##### Excerpted passage #####

For the purposes of this proposal, I am using a real-world application. This application uses gRPC and has a single RPC stream active. It also supports 'fix financial protocol' via standard TCP sockets (no active connections). It emits multicast packets as well. It has a web interface, and also web socket interface (both with no active connections). So there is a lot of network end-points in-use. Although it is a real-world application, it is very small compared to most enterprise applications.
The following screen shot shows a profile, and the OS cpu utilization - notice the very heavy system cpu usage:
A tree sample provides a bit more context:
Here is the OS total CPU % breakdown:
Here is the 'web' view for the profile:
Here is a GODEBUG sampling with scheddetail=1 for the same process.
When using the 'trace' the flow it a bit easier to spot, as 'goroutine analysis' shows:
And going into the detail for startMarketData (exhibit A) function, we see:
and examining the sync block time, we see:
but examining the scheduler wait time, we see:
Dilema
Although the profile clearly shows lots of OS activity, and the OS monitor shows heavy CPU utilization, there is no easy way to analyze what is causing the heavy system cpu%. The biggest problem is that the profile is NOT partitioned by 'go routine'. Using the trace tool, things are better but there is no aggregate view. Ideally the detail view (exhibit A above), would be shown on the 'analysis page' for all go routines - the only way to get this information is to inspect each routine individually. Something like this (filed as issue #29103)

##### Data supplied #####

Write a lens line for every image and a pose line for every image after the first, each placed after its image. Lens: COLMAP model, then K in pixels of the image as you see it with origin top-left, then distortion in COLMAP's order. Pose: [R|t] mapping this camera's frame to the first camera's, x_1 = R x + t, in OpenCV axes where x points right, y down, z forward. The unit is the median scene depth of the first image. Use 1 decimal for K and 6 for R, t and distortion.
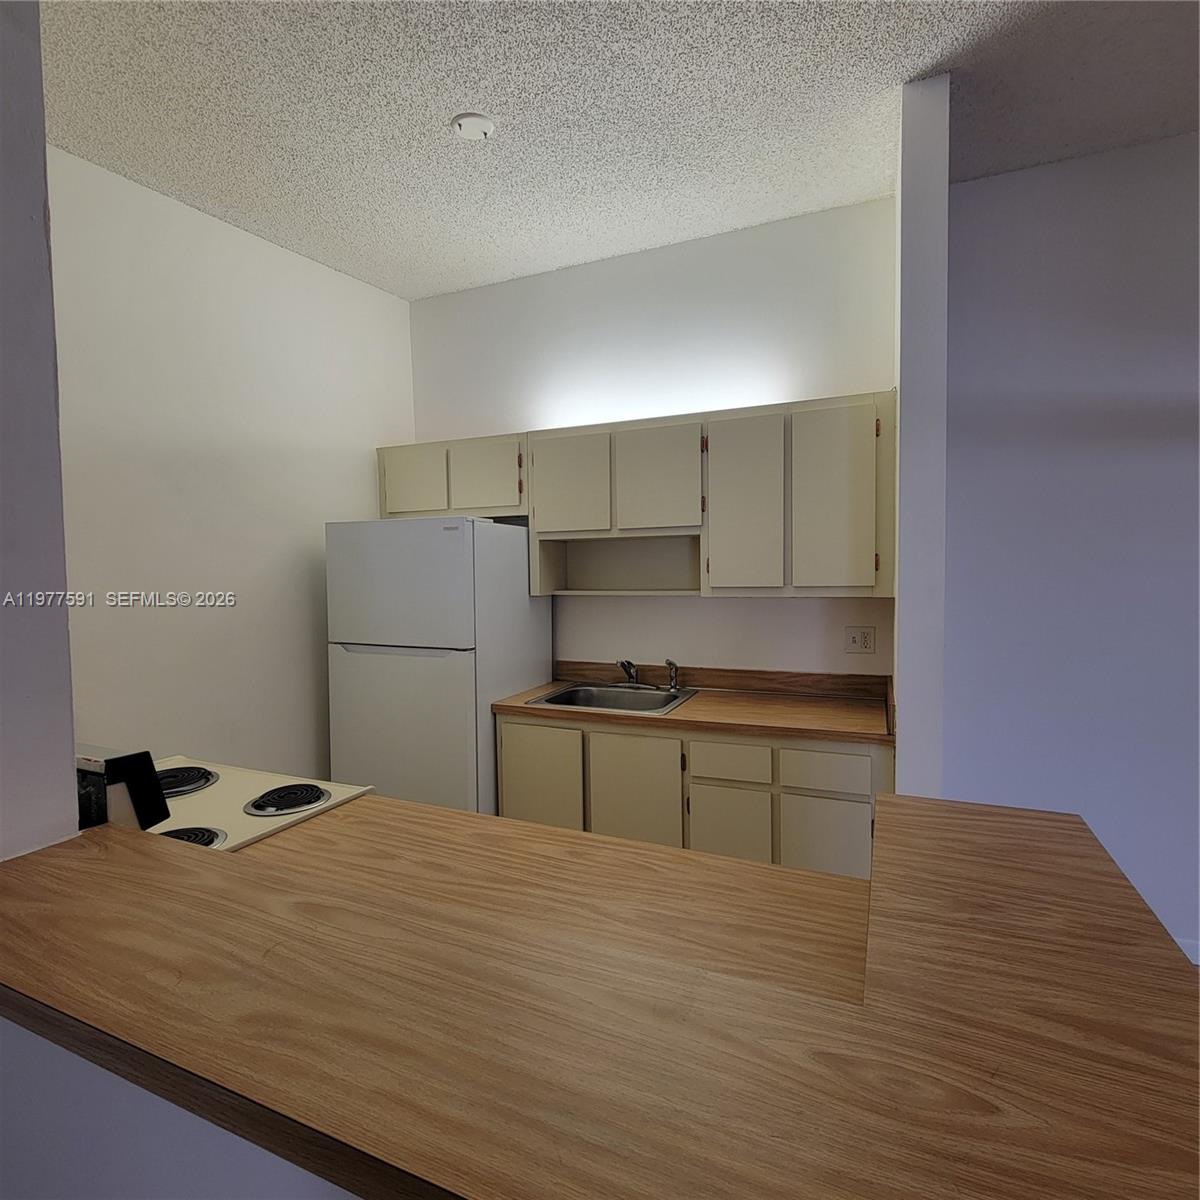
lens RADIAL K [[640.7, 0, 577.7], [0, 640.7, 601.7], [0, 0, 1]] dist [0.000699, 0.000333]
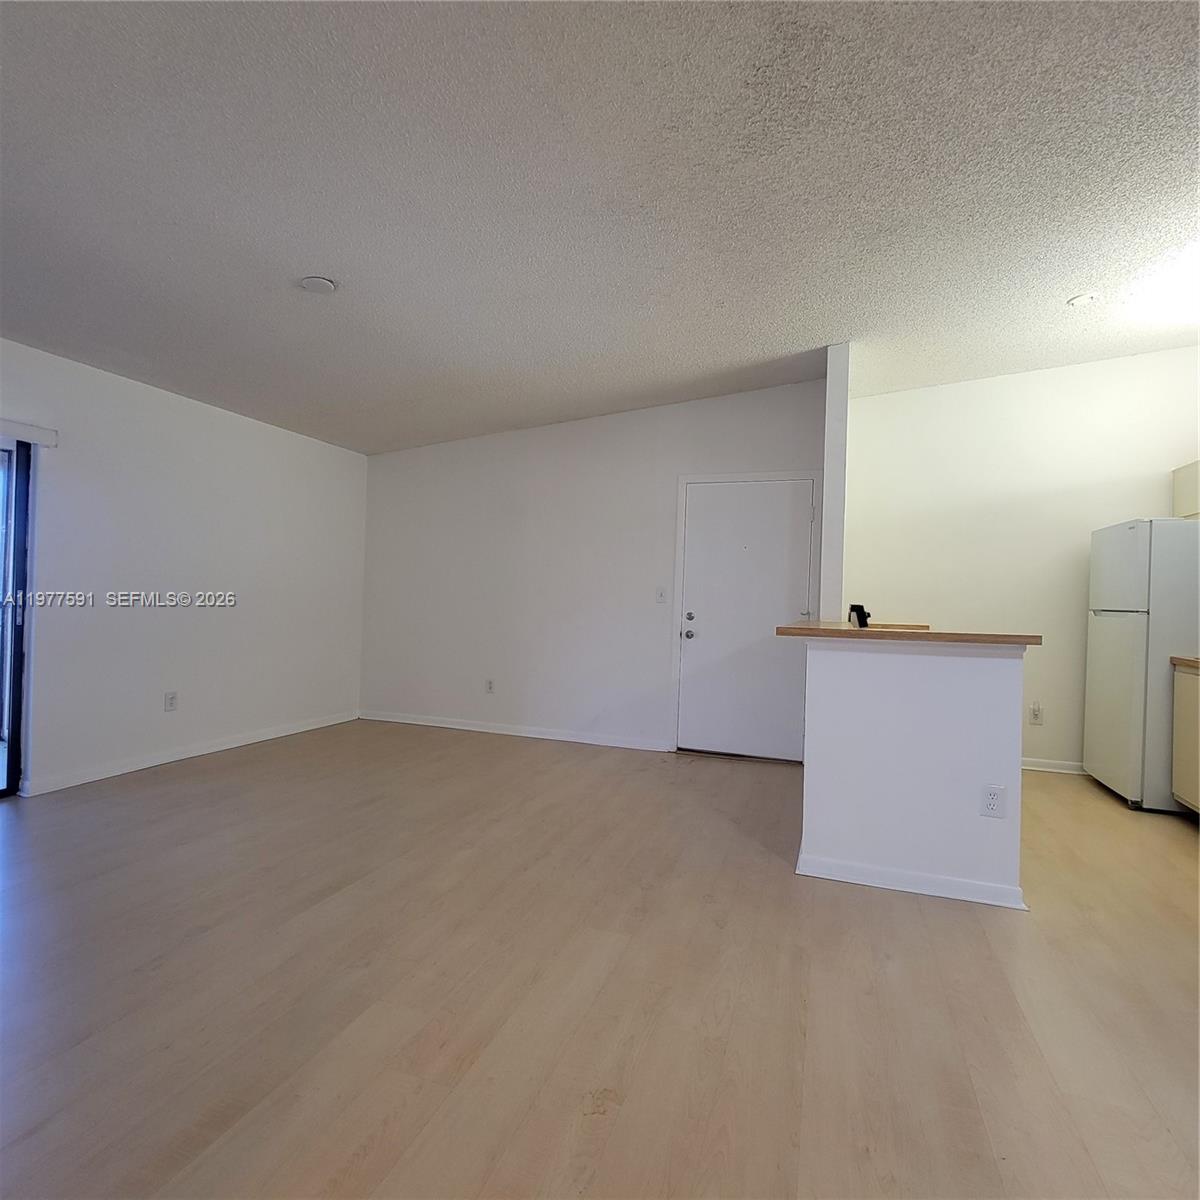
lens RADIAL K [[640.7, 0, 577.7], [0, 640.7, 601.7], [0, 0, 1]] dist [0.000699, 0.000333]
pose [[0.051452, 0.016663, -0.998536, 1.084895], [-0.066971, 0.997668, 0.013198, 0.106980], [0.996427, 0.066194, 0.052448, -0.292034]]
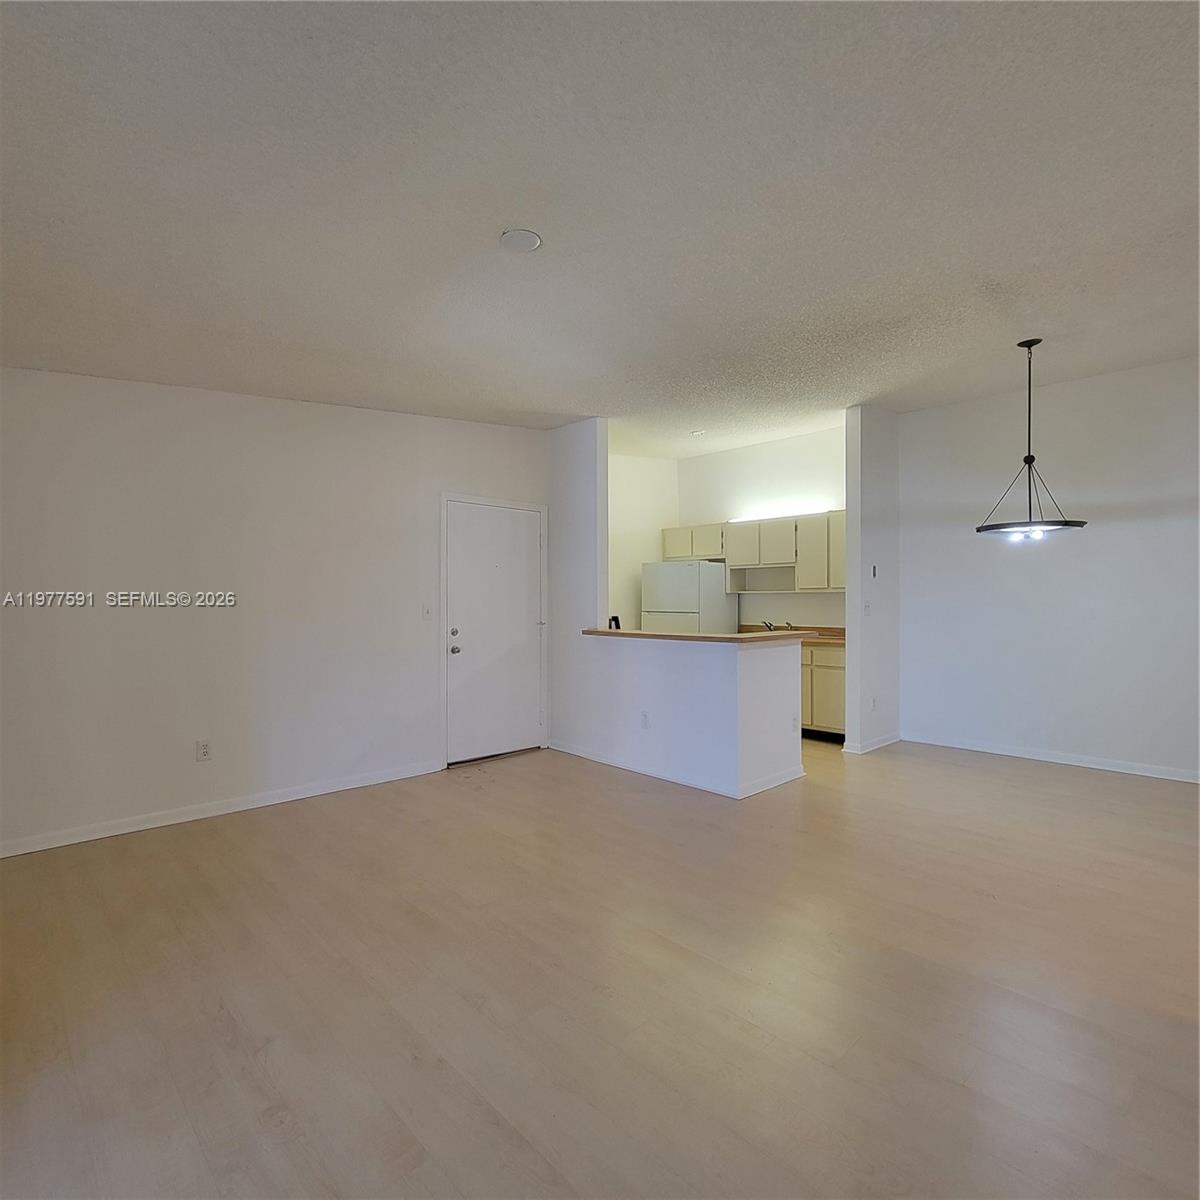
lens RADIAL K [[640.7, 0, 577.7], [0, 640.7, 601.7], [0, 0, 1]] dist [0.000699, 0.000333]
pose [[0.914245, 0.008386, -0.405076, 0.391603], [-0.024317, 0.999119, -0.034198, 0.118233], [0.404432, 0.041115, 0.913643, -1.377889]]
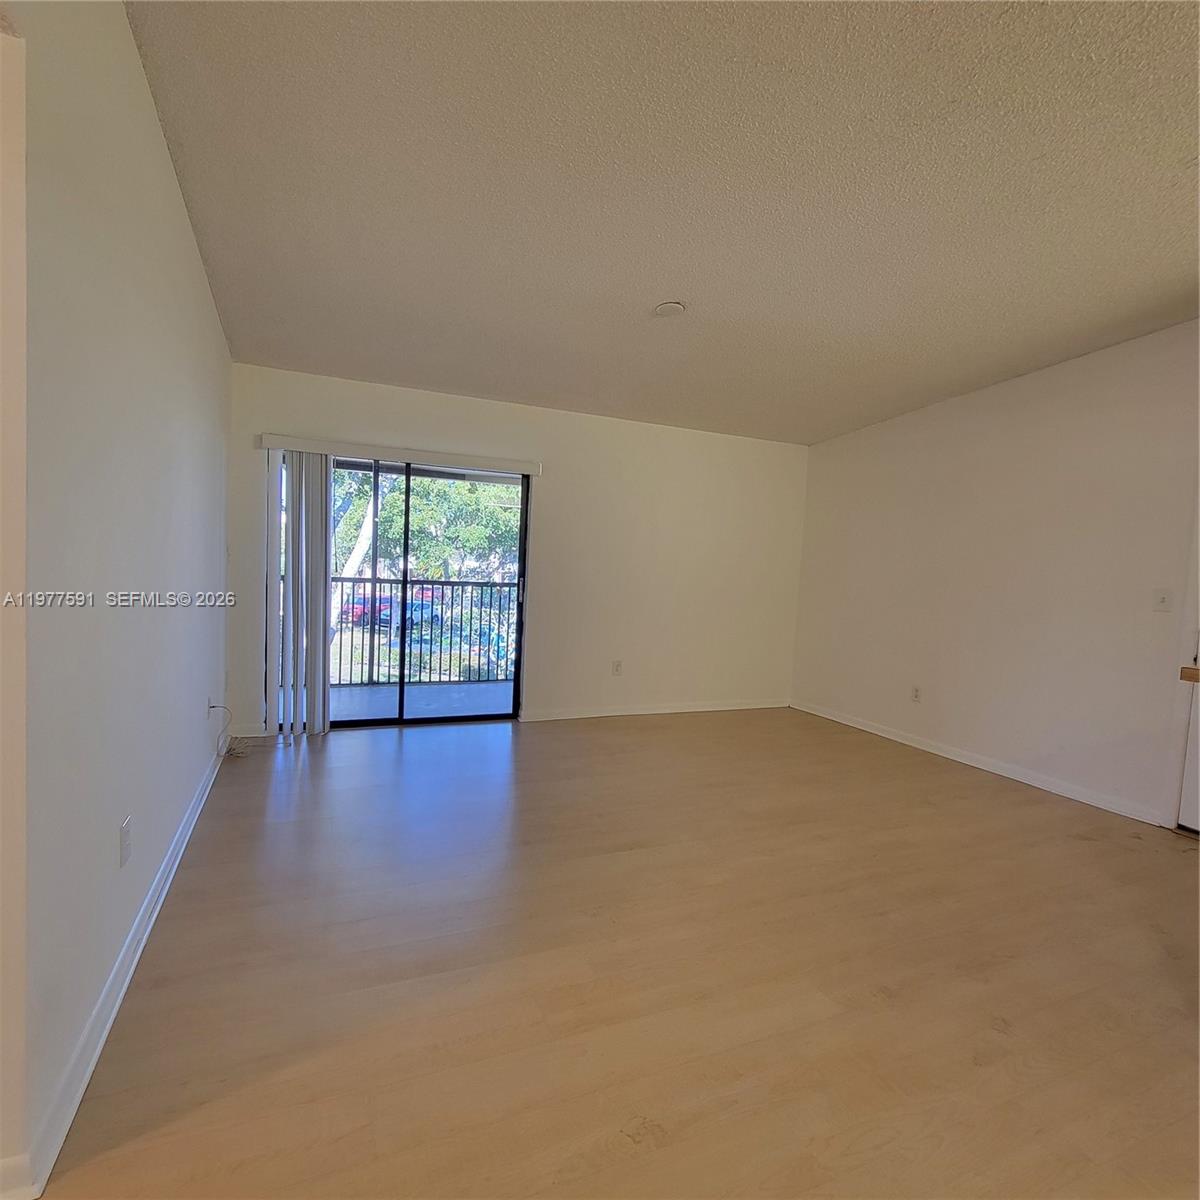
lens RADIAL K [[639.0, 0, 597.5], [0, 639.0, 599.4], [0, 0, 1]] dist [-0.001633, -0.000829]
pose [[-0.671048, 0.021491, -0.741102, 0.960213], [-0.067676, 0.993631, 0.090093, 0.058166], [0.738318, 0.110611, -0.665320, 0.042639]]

#####
##### Data supplied #####

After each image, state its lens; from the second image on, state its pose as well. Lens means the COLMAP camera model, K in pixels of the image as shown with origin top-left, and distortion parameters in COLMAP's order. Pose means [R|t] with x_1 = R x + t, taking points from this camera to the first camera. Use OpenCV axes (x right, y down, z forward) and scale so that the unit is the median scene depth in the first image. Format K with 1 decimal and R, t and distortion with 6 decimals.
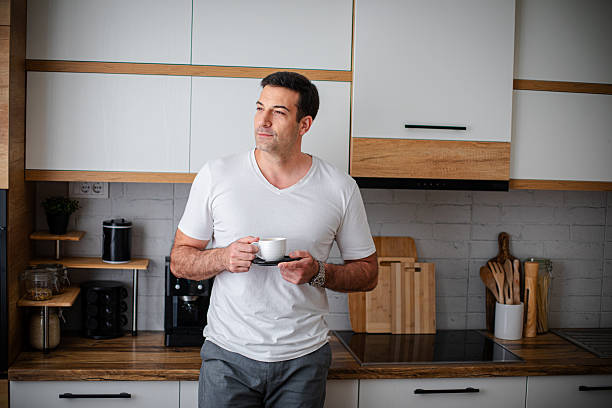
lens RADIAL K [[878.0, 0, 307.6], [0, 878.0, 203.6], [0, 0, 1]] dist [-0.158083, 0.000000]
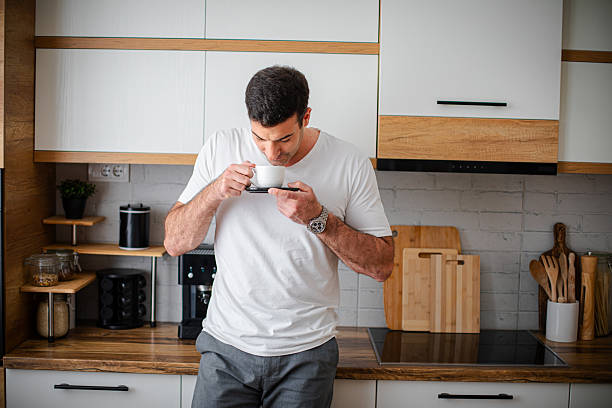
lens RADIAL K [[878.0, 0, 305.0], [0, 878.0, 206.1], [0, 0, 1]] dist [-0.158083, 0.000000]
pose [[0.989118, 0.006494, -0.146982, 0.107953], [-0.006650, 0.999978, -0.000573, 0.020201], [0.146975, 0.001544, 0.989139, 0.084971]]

#####

**Problems to work on**.
(1) Using the Go profiling proposal above, answer these:
(a) Which protocol does the application support via standard TCP sockets?
(b) What GODEBUG setting was used for the sampling of the same process?
(c) Under which issue number was the suggested aggregate view filed?
(2) Please carry on the Go profiling proposal from its final sentence.

**Answers by item number**.
(1)
(a) Fix financial protocol.
(b) scheddetail=1.
(c) Issue #29103.

(2)
But more importantly, there needs to be a summary analysis as to the "why" - not reviewing a graph, for example, if I open the detail for the start market data routine above, it should show (sample only):
The user can also use the 'trace viewer' which is 100% manual - it is very powerful, but difficult to see the forest through the trees.
Specific Proposals
Working with the current naming is more difficult than need be - you need to be an expert in all of the codebases of all of the libraries to even have an basic understanding of what is going on. The name would allows the library creator to provide significant information as to it purpose. This need should be appended to the existing "name" in the diagnostic tools.
In lieu of 1, at a minimum, the go routine name as provided now should be changed to include the source file and line number. Often a single function spawns multiple go routines, and the idiomatic way is anonymous functions, so you end up with func1, func2, etc. The source/line would make tracking these down much easier. This would also be the case, if the program did not provide a name in 1.
The trace output should have an option for per go routine stack sampling, which would place a 'stack trace event' in the trace file on the sampling interval. It may be possible to sync a profile capture with a sync capture based on timestamps, but it simplifies a lot to have everything in a single capture file.
There should be trace reporting by Go routine instance. Currently with the trace, all of the routines of a single type are lumped together. This does not allow easy detection of processing bottlenecks. For example, if there are 4 routines consuming 15%, is it 1 routine consuming 15%, or 3 consuming 1% and 1 consuming 14% ?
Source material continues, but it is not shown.